#### [SELECTED EXCERPT]

◇ ◇ ◇ ◇

Yeah. And that's still kind of the bread butter. So yeah, digital products, I'm still big ClickBank supporter myself. But anyways, products and I think this is why maybe that we've done, that we've had a lot of success with brands that come off successful crowdfunding campaign is because they usually have a product that's very unique. It's-

Brett:

Something you're passionate about.

Greg Powell:

It's something cool, is something... And this is another criteria I always tell people. I say, "If you have a product that you make or a brand that is easy to create content about, then you probably are a good candidate for Affiliate Success." So if you have a product that people can easily create content about, a product that is somewhat different and unique, then those two criteria right there if you check both those boxes and it's probably worth exploring the idea of starting an affiliate program. We get all kinds of super cool things in our office, from the brands that we work with. And we play around with it and we try to think of content strategies and then we go out and we try to align that particular brand with influencers and that's such a widespread term now.

Brett:

It is man.

Greg Powell:

We try to connect clients to content creators to storytellers and that has always been the most natural fit for affiliate marketing. So if you have a product that's unique, that's easy, create content about that there's a passionate audience about if it aligns with the hobby or something that is super helpful, then you probably have a good... You should probably at least explore an affiliate program.

Brett:

Oh, what about on the math side? Because I know the offers important and stuff.

Greg Powell:

Sure.

Brett:

What kind of margins are we looking for? Is there a particular price point that works or doesn't work? Anything you can share on those fronts?

Greg Powell:

Yeah, it's a great question. Some of it has to do with the conversion side. So the jacket I was talking about a minute ago. Yeah, the average order value is the metric that affiliates look at a lot. And then commission is the secondary one. Because most affiliate programs will say, "Well, you talk about throwing one out there." I'll say a baseline commissions is 10%. Obviously, there's going to be some room in there with different products.

Brett:

Sure.

Greg Powell:

But one of the most common questions I always get is, what kind of commission am I going to pay affiliates. And where we start around the 10% mark and work our way up or down from there.

Brett:

Yep. Was that make sense? If you're selling on Amazon, Amazon's usually taking anywhere from five to 15, sometimes 20 if you're doing Google Shopping actions as an example, it's Google Shopping ads but you're just paying if someone actually purchases, it's like five to 20%. So yeah and with most the time of being north of 10. So I think that makes sense. Yeah.

Greg Powell:

And so apparent affiliate, you would actually think would be more appealing to promote a product that has a price tag. So you're going to get a percentage of sale, you're going to make more commission. I think that that is a determining factor. I also think the conversion rate is something that-

Brett:

Absolutely.

Greg Powell:

Some affiliates don't think about as much. If I'm going to buy a new laptop, it's probably something that I'm going to buy every two years, now the price points can be high. If I go through an affiliate link, I feel like it's going to get paid a pretty decent commission on that sale. But I'm not going to be in the market for that all the time, when it comes to apparel some sort of a food product, that can be something I could be buying every couple months. And while on the affiliate side, the commission may not be as high on a purchase like that. There are many, many more times potential buyers out there, right?

Brett:

Yes.

Greg Powell:

I would eventually say that there's a lot more people who are going to buy a pair of tennis shoes online than a new laptop. And so I don't think the price is always a drawback, we manage affiliate programs so the average order value is north of $1,000, we've managed programs where the average order value is 22 bucks.

◇ ◇ ◇ ◇

#### [EXCERPTED DATA]
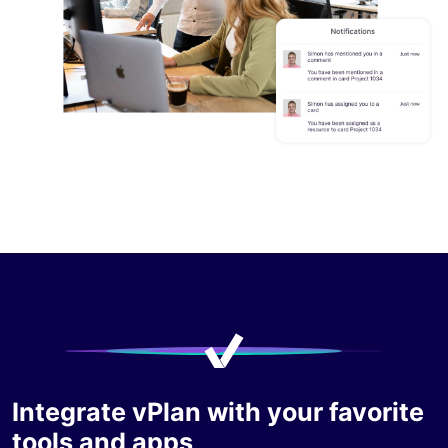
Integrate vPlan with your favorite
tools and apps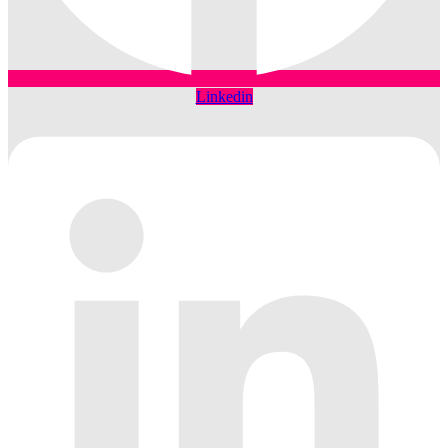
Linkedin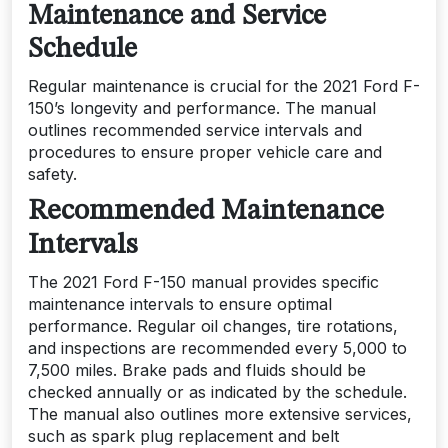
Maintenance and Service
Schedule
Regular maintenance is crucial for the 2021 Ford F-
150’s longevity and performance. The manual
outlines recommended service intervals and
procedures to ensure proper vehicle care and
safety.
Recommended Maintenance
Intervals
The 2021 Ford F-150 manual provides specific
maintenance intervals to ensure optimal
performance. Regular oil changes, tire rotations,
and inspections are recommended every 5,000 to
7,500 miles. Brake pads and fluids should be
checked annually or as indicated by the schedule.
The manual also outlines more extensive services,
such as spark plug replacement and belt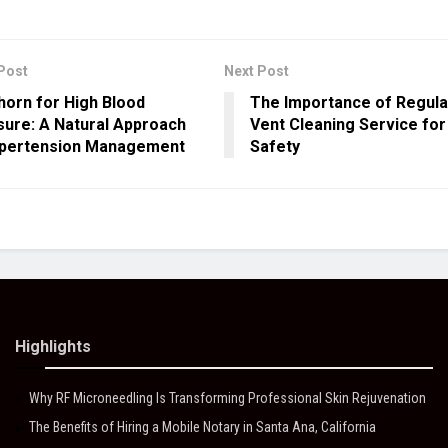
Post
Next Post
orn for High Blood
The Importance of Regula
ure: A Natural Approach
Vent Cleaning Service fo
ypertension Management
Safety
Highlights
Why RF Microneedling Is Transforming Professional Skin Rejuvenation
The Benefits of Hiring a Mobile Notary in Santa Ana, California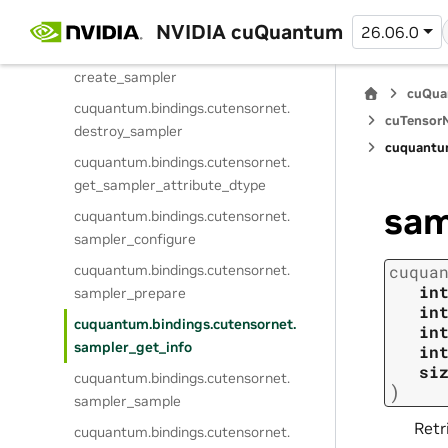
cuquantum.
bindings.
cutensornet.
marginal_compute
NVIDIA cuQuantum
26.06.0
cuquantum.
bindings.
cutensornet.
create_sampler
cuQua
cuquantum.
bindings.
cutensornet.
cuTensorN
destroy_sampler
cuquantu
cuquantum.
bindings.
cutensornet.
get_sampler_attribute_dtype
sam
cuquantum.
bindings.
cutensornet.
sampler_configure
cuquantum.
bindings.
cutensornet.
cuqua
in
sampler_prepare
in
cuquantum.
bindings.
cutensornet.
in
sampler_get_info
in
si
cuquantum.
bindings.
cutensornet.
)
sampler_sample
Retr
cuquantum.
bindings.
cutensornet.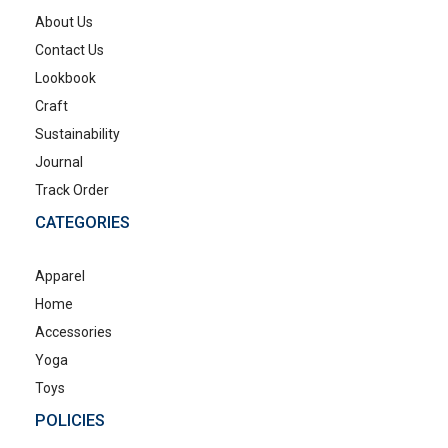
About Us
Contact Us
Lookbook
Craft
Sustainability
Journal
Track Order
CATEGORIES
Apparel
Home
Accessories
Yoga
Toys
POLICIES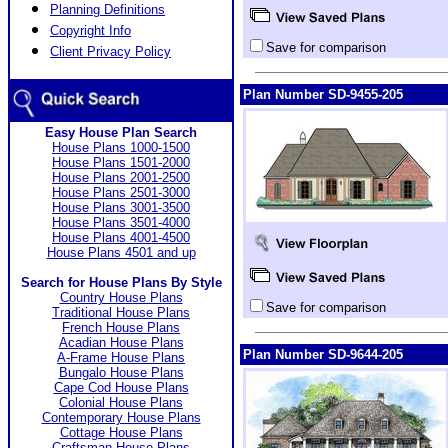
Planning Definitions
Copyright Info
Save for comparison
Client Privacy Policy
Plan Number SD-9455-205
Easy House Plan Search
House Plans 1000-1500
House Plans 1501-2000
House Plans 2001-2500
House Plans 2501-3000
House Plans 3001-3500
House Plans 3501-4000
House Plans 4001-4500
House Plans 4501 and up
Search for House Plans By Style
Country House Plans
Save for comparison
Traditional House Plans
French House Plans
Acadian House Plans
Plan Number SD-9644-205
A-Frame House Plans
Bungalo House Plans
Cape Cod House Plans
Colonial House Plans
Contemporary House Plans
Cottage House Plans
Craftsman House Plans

◇ ◇ ◇ ◇

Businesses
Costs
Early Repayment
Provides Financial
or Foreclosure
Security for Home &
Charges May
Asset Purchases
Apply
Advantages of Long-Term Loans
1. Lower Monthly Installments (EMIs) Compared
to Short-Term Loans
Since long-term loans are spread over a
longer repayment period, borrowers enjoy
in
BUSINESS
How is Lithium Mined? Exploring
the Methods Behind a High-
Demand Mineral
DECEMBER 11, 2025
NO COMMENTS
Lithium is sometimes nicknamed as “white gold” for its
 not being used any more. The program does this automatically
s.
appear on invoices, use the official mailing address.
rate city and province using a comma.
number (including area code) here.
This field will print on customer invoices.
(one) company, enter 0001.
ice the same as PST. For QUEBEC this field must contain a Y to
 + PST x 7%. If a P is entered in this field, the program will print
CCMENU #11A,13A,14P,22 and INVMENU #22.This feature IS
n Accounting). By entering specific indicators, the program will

◇ ◇ ◇ ◇

#### [THINGS TO DO]
a. Check each statement against the affiliate marketing transcript and answer yes or no, quoting the deciding words: (i) Greg Powell gives 10% as a baseline commission; (ii) Brett says Amazon usually takes 25 to 30 percent; (iii) Greg Powell names average order value as the metric affiliates look at a lot, with commission second.
b. Pick up the affiliate marketing transcript after its last sentence and continue it.

#### [RESPONSES FOR EACH TASK]
a.
(i) Yes: "I'll say a baseline commissions is 10%."
(ii) No: "Amazon's usually taking anywhere from five to 15"
(iii) Yes: "the average order value is the metric that affiliates look at a lot. And then commission is the secondary one."

b.
Brett:

Yep.

Greg Powell:

It's-

Brett:

Is it more about observing? So conversion is important. It's also about being able to absorb that 10% commission, which really, if you're doing any kind of paid media or any other kind of marketplace, you're paying 10% or more to make that sale. Right?

Greg Powell:

Right.

Brett:

So, it's probably the only company that couldn't handle a 10% commission would be a company that just exists on organic sales or something like that, which those are few and far between. So it's probably less about price point. And more about does your margin support that? Which they should. And then considering conversion rate, is that going to be attractive to an affiliate?

Greg Powell:

That's what it is. It's like how attractive can we be? And still be profitable on this. And that's why kind of that baseline of 10%. It's not written in stone, but it's a good-

Brett:

Good starting point.

Greg Powell:

Yeah, good base point to kind of wrap your head around when you think about can I start affiliate channels? Will be profitable. For a lot of our brands, it's funny. I mean, we say, "Hey, we're going to pay a 10% commission." And so many times they say, "We'll take all their customers we can at 10%." Because there's some other channels that we're paying a lot more than that.

Brett:

Oh, heck, yeah, absolutely.

Greg Powell:

I'll tell you, I want to make this time and as valuable as possible for people who are listening. And there's something that I have to address because it's the elephant in the room of every affiliate marketing conversation, and it usually comes up next, after the things that you and I just talked about. And that is the kind of the scary horror stories you hear about folks who start the affiliate program and all they have or they've had a bad experience in the past where their affiliate program is all coupon at deal sites. You think about the way... I'll just use myself as a bad example, the way people shop online. You look at search volume for brand coupon code, brands promo code.

Brett:

Yep.

Greg Powell:

Whatever it may be.

Brett:

Significant for some brands mean a lot of people looking for coupon.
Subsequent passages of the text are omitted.